*Problem set*.
A: In the OPRO summary, what overall accuracy on word_sorting does "Let's think step by step." reach?
B: Please list every direction named under "Follow-up research enabled" in the OPRO summary.
C: According to the OPRO summary, why does the context window cap the size of problems OPRO can handle?

*** Opening of Passage shown ***

Example GSM8K improvement (Table 4): “Take a deep breath and work on this problem step-by-step.” → 80.2% test vs 71.8% for “Let’s think step by step.”

Example BBH improvement (Table 7): word_sorting overall accuracy rises from 4.0% (“Let’s think step by step.”) to 54.4% with the OPRO-found instruction (+50.4 points).

6. Limitations and Trade-offs

  • Assumptions and dependencies
  • Requires an evaluator to score candidates. For prompt optimization, this is another LLM run over a (small) labeled set (Section 4.1); for math problems, an external oracle or calculator.
  • Assumes the LLM can infer useful improvement directions from a textual trajectory; effectiveness depends on the optimizer model’s in-context learning ability.
  • Scalability constraints
  • Context window limits how many prior solutions and exemplars can be shown, capping problem size (e.g., TSP with many nodes or high-dimensional regression; Section 3, “Limitations”).
  • Computational cost grows with candidates per step × steps × evaluation set size.
  • Quality and stability issues
  • Overfitting to the training subset can inflate training accuracy relative to test; early stopping or larger training subsets help (Section 5.4).
  • Sensitive to initialization; stronger seeds improve early progress (Figure 9b).
  • The optimizer may hallucinate numeric computations or fail to obey “new solution” constraints (Appendix A).
  • Performance boundaries
  • Not competitive with specialized solvers for large-scale combinatorial optimization (Table 3).
  • Gains can be model- and task-specific; verbose instructions that help one scorer may transfer poorly (Table 6).

7. Implications and Future Directions

  • How this work shifts the landscape
  • Establishes a simple, general recipe to “plug in” an LLM as a black-box optimizer controlled entirely by a natural-language meta-prompt (Figures 2–3). This lowers the barrier to optimize over discrete design spaces (prompts, system messages, tool-use instructions) without gradients or internal access.
  • Shows that in-context trajectories can guide nontrivial search, suggesting a broader paradigm of “trajectory-conditioned problem solving.”
  • Follow-up research enabled
  • Tool-augmented OPRO: invoke calculators/solvers when arithmetic is needed (Appendix A notes this would fix hallucinated values), akin to Toolformer-style integration.
  • Richer feedback signals: go beyond aggregate accuracy to include error analyses, counterexamples, or per-instance rationales as part of the trajectory; Section 7 proposes summarizing distinguishing features between high- and low-quality prompts.
  • Memory and scaling: compress trajectories, use retrieval to select informative history, or use multi-round hierarchical OPRO for large problems.
  • Better exploration strategies: adaptive temperatures, Thompson sampling over instruction families, or novelty search to avoid local optima.
  • Hybrid optimization: combine OPRO with reinforcement learning or evolutionary operators while retaining trajectory conditioning (contrast to Section 5.5).
  • Practical applications
  • Automated prompt engineering for production LLM systems (system prompts, safety prompts, tool-use scaffolds).
  • Configuration search for multi-agent LLM systems or chains-of-thought styles tailored to tasks.
  • Black-box tuning of non-differentiable policies (e.g., instructions for data labeling, heuristics in rule-based systems) by scoring outcomes on held-out sets.
  • Small-scale combinatorial design tasks where a textual trajectory is informative and exact solvers are unavailable.

In sum, OPRO offers a surprisingly capable, low-infrastructure way to make iterative progress on discrete optimization problems—especially prompt optimization—by leveraging the LLM’s ability to recognize patterns in a history of solutions and extrapolate improved candidates. The strongest evidence is on GSM8K and BBH where it consistently beats established prompting baselines (Tables 4–7), while mathematical tests clarify where trajectory-conditioned optimization begins to break down (Tables 2–3, Appendix A), pointing to rich opportunities for tool use and better exploration.

*** Close of Passage shown ***
*** Opening of Supplied records ***

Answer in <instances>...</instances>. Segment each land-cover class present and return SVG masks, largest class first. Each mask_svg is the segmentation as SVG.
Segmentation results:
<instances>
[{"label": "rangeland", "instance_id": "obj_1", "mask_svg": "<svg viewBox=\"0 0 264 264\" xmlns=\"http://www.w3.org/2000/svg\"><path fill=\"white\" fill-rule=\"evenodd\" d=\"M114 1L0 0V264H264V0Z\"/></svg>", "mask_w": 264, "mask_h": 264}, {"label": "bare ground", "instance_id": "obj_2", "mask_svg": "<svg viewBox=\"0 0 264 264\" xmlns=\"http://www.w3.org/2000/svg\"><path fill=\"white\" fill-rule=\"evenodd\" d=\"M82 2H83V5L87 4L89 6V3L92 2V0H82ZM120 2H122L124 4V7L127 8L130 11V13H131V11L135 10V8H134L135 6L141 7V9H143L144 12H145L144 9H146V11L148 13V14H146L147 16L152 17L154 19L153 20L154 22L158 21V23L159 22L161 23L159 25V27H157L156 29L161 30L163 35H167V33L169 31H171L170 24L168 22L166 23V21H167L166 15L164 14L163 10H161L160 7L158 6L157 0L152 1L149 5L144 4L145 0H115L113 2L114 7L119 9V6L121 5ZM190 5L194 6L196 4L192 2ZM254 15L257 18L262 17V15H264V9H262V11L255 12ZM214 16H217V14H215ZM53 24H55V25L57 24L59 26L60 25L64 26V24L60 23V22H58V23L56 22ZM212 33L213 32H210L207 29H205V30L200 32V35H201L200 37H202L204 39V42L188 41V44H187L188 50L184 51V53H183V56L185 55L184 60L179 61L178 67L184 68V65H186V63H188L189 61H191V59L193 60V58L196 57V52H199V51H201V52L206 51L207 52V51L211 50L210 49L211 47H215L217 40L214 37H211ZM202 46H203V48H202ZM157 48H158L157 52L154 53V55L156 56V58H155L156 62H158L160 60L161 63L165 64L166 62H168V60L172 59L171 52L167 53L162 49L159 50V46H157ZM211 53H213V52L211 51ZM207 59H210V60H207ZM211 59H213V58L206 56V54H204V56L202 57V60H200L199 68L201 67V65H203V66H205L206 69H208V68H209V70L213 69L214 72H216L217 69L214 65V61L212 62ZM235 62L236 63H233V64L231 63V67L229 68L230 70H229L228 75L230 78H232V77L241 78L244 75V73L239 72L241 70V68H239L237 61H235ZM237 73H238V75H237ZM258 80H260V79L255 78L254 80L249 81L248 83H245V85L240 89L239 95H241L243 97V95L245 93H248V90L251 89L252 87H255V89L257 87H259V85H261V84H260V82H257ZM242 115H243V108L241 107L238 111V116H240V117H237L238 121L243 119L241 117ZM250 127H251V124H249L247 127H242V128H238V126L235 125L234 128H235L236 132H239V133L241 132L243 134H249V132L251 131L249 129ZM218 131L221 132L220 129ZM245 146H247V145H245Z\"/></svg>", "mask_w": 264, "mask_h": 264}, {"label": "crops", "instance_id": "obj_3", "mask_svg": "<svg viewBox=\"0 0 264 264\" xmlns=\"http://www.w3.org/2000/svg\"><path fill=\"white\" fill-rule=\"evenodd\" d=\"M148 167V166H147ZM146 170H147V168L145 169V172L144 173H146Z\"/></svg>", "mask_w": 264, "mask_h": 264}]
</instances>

*** Close of Supplied records ***

*Outputs by task*.
A: 4.0%

B: Tool-augmented OPRO; Richer feedback signals; Memory and scaling; Better exploration strategies; Hybrid optimization

C: The context window limits how many prior solutions and exemplars can be shown to the optimizer. That caps problem size, for example TSP with many nodes or high-dimensional regression.